彼を将軍義持の後釜に据えた黒幕三宝院満済の妖力を吸収してしまう。
内裏にあった秘呪具・天の瓊矛を奪い新たな世界を創造しようとするが、瓊矛を赤松満祐に奪われる。
足利義政 (あしかがよしまさ:1436〜1490)
足利義教の次男、足利八代将軍。彼の優柔不断が戦国時代の招来を招いた。
山風版 「室町少年倶楽部」
幼き頃、少年管領細川勝元と共に「いい将軍になる」と誓うが、大人になるにつれ政治に無関心になっていく。

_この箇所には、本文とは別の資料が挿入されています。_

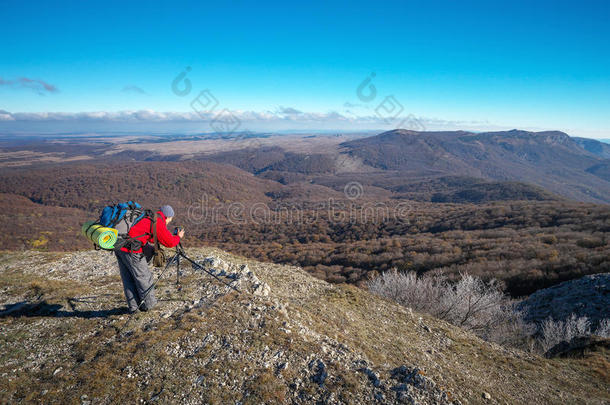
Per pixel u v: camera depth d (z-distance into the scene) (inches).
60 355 163.2
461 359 295.0
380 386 163.2
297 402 145.4
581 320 543.8
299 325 219.6
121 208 185.3
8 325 190.9
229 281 274.4
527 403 228.7
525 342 502.0
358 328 290.8
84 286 264.2
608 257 1387.8
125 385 143.5
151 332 181.3
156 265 205.2
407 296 518.6
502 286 900.6
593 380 296.4
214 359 165.8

戦をやっている連中の方が子供じみて狂っていると言い放ち、自分だけが変わらず正気であると豪語する。どちらが正しいのかは置くとしても、時代から浮き上がっているのは確かである。
朝松建 「東山殿御庭」
しうせん(ブランコ)を巡って兄義勝を殺してしまう。そのトラウマから庭園造りに取り付かれ、そこにしうせんを作って思う存分遊んでみたいと望む。
足利義輝 (あしかがよしてる:1536−65)
足利十三代将軍。三好長慶に擁立されるが、松永久秀に討たれる。
山風版 「室町お伽草紙」「海鳴り忍法帖」
上泉伊勢守の弟子と久秀が連れてきた果心居士の弟子とを戦わせる。その時の不用意な約束が久秀の反逆による非業の死を招く。
宮本昌孝 「剣豪将軍義輝」
塚原卜伝を見たことで剣の道に目覚める。回国修行の際に信長と知り合う。また高野山で何物かに襲撃された謙信を救う。松永久秀との暗闘の末に果てる。
足利義昭 (あしかがよしあき:1537−97)
足利十二代義晴の次男。信長に推され十五代将軍となるが、後に対立して京を追われた。
山風版 「忍法死のうは一定」
信長の難敵として果心居士の女陰往生に掛かり廃人となる。